(Stored data entries)
+--

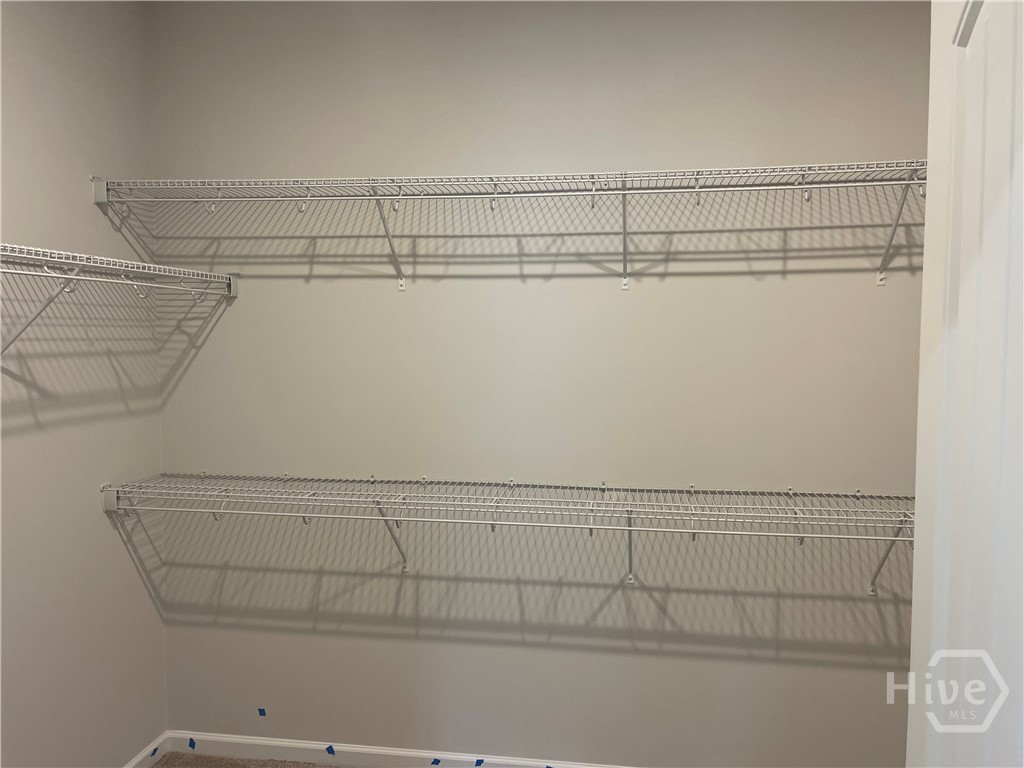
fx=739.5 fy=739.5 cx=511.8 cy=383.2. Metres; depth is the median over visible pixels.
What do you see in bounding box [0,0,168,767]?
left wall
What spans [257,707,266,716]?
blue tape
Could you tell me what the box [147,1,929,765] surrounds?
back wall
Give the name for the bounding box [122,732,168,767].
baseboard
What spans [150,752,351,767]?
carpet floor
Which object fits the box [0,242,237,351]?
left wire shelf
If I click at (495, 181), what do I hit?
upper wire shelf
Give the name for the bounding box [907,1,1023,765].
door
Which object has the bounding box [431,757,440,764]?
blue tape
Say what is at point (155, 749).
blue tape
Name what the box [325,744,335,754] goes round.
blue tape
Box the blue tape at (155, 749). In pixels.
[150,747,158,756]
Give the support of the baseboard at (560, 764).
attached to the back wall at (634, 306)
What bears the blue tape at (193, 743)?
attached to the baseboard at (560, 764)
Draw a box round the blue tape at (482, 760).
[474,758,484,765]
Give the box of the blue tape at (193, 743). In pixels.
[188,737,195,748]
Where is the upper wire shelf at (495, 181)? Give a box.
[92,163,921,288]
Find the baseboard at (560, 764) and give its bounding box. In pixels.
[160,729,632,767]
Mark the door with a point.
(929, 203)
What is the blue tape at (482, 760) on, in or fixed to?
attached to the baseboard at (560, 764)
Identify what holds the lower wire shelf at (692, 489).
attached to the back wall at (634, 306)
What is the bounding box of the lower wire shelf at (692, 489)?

+--

> [TASK DETAILS] Retype the records above line for line and exactly, omitting their pictures.

> [EXPECTED ANSWER]
fx=739.5 fy=739.5 cx=511.8 cy=383.2. Metres; depth is the median over visible pixels.
What do you see in bounding box [0,0,168,767]?
left wall
What spans [257,707,266,716]?
blue tape
Could you tell me what the box [147,1,929,765] surrounds?
back wall
Give the name for the bounding box [122,732,168,767].
baseboard
What spans [150,752,351,767]?
carpet floor
Which object fits the box [0,242,237,351]?
left wire shelf
If I click at (495, 181), what do I hit?
upper wire shelf
Give the name for the bounding box [907,1,1023,765].
door
Which object has the bounding box [431,757,440,764]?
blue tape
Say what is at point (155, 749).
blue tape
Name what the box [325,744,335,754] goes round.
blue tape
Box the blue tape at (155, 749). In pixels.
[150,747,158,756]
Give the support of the baseboard at (560, 764).
attached to the back wall at (634, 306)
What bears the blue tape at (193, 743)?
attached to the baseboard at (560, 764)
Draw a box round the blue tape at (482, 760).
[474,758,484,765]
Give the box of the blue tape at (193, 743). In pixels.
[188,737,195,748]
Where is the upper wire shelf at (495, 181)? Give a box.
[92,163,921,288]
Find the baseboard at (560, 764) and give its bounding box. In pixels.
[160,729,632,767]
Mark the door with a point.
(929, 203)
What is the blue tape at (482, 760) on, in or fixed to?
attached to the baseboard at (560, 764)
Identify what holds the lower wire shelf at (692, 489).
attached to the back wall at (634, 306)
What is the bounding box of the lower wire shelf at (692, 489)?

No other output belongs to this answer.